O texto entregue esta segunda-feira no parlamento foi apresentado aos jornalistas pelo líder parlamentar do PSD, Luís Montenegro, numa conferência de imprensa em que esteve ladeado pelo também deputado social-democrata António Leitão Amaro e pelo vice-presidente do CDS-PP Adolfo Mesquita Nunes.

"O parlamento e o país não podem ser considerados, como estão a ser pelo Governo e partidos que o suportam, como uma verdadeira conservatória de registos", vincou Montenegro, que exigiu esclarecimentos em torno da recapitalização da entidade, mas pediu também, no objeto da comissão parlamentar, que se avalie o processo e "efetivas necessidades de injeção de fundos públicos" na Caixa Geral de Depósitos.

O apurar de práticas de gestão no banco desde o ano 2000 é também matéria que o PSD quer explorar na comissão de inquérito, que atravessará "várias administrações [da CGD] e vários governos".

"Nunca quisemos nem queremos que esta seja uma comissão de inquérito aos governos do PS", sustentou o líder parlamentar social-democrata.

E insistiu: "Não estamos aqui a direcionar o inquérito a nenhum governo em especial nem a nenhuma administração em especial".

O PSD diz-se "absolutamente convencido" de que a comissão "entrará em funcionamento ainda antes do encerramento dos trabalhos nesta sessão legislativa", na reta final de julho, e assinala que o intuito da mesma "não é enfraquecer nem prejudicar" o sistema financeiro português, muito menos o banco público do país.

Os líderes de PSD e do CDS-PP, Pedro Passos Coelho e Assunção Cristas, bem como a antiga ministra das Finanças do executivo de centro-direita, Maria Luís Albuquerque, estão entre os parlamentares que assinam o pedido de constituição da comissão de inquérito.
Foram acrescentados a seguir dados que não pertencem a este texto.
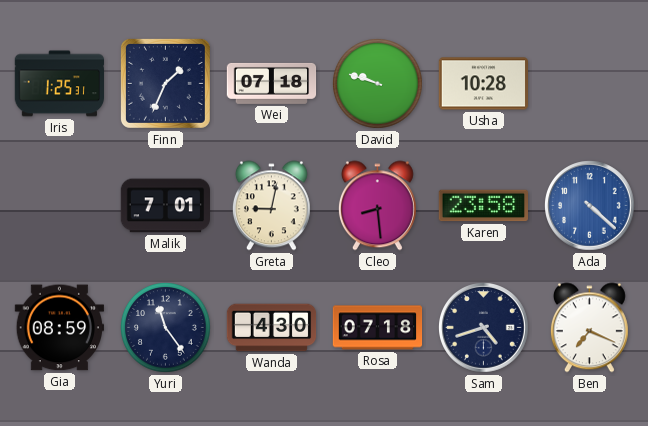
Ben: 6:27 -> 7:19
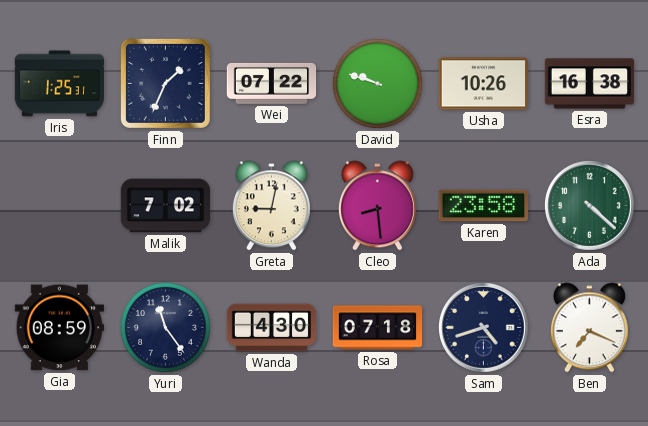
Wei: 07:18 -> 07:22
Usha: 10:28 -> 10:26
Esra: none -> 16:38
Malik: 7:01 -> 7:02
Ada dial: blue -> green
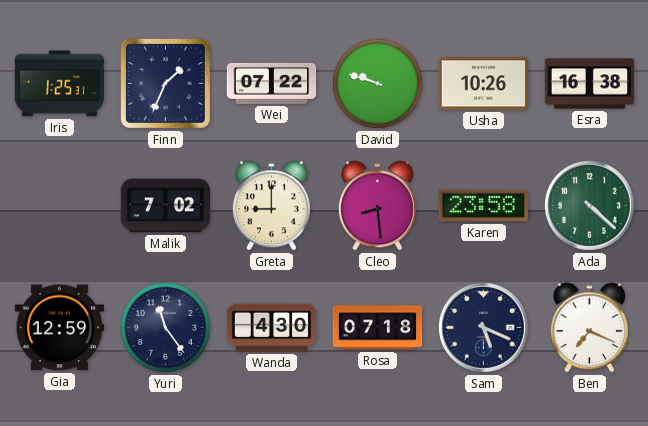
Greta: 9:02 -> 9:00
Gia: 08:59 -> 12:59
Sam: 4:42 -> 5:19
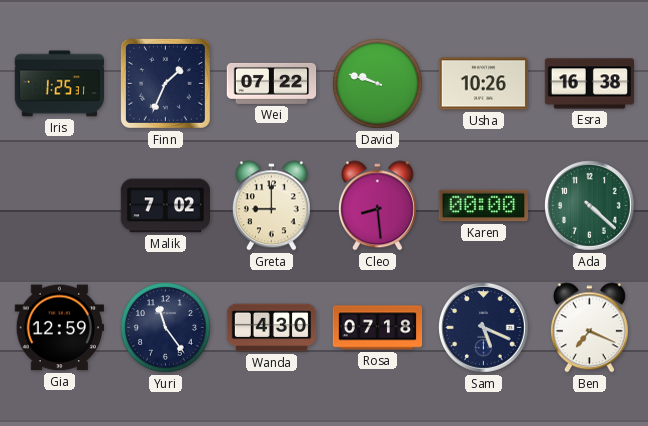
Karen: 23:58 -> 00:00
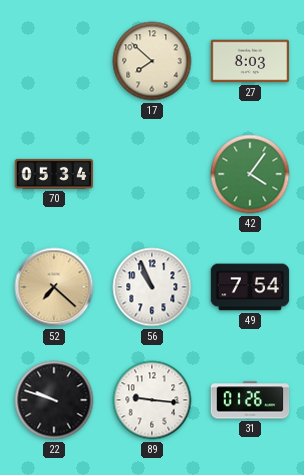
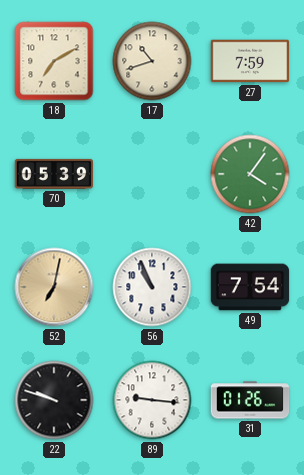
18: none -> 7:10
17: 7:52 -> 10:42
27: 8:03 -> 7:59
70: 05:34 -> 05:39
52: 7:22 -> 7:02
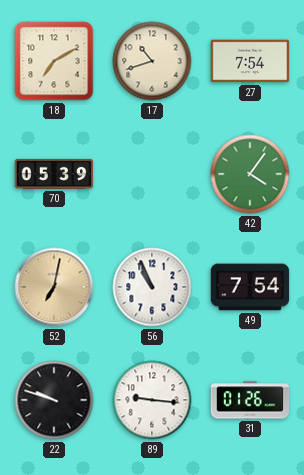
27: 7:59 -> 7:54
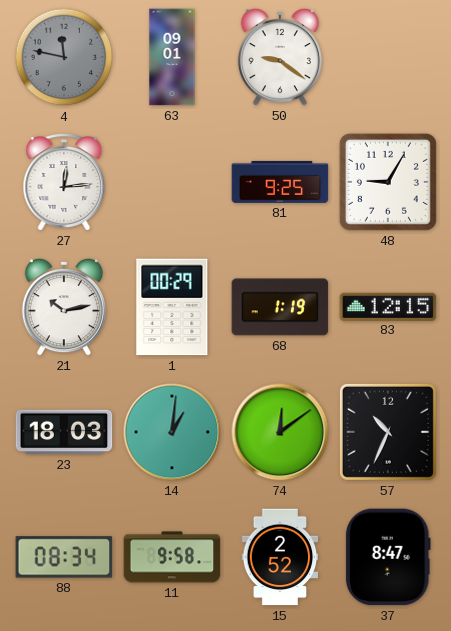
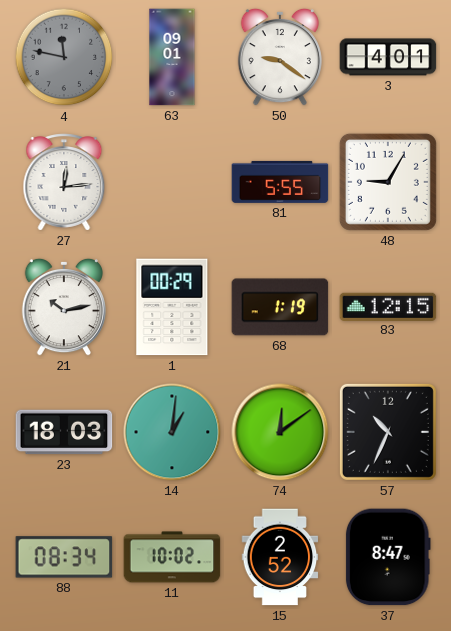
3: none -> 4:01
81: 9:25 -> 5:55
11: 9:58 -> 10:02
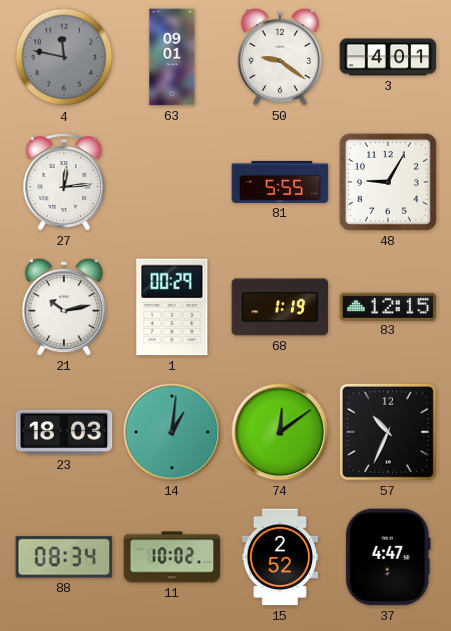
37: 8:47 -> 4:47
De acordo com o regime jurídico dos inquéritos parlamentares, estas comissões podem ser constituídas de duas formas: ou por deliberação do plenário, ou seja, aprovadas pela maioria dos deputados; ou "a requerimento de um quinto dos deputados em efetividade de funções até ao limite de um por deputado e por sessão legislativa".

Neste segundo caso, é necessária a assinatura de 46 parlamentares, sendo que o grupo parlamentar do PSD só por si é constituído por 89 deputados.

O texto não agradou ao Bloco de Esquerda, antes pelo contrário. O BE acusou o PSD de querer usar o parlamento para prejudicar a recapitalização da Caixa.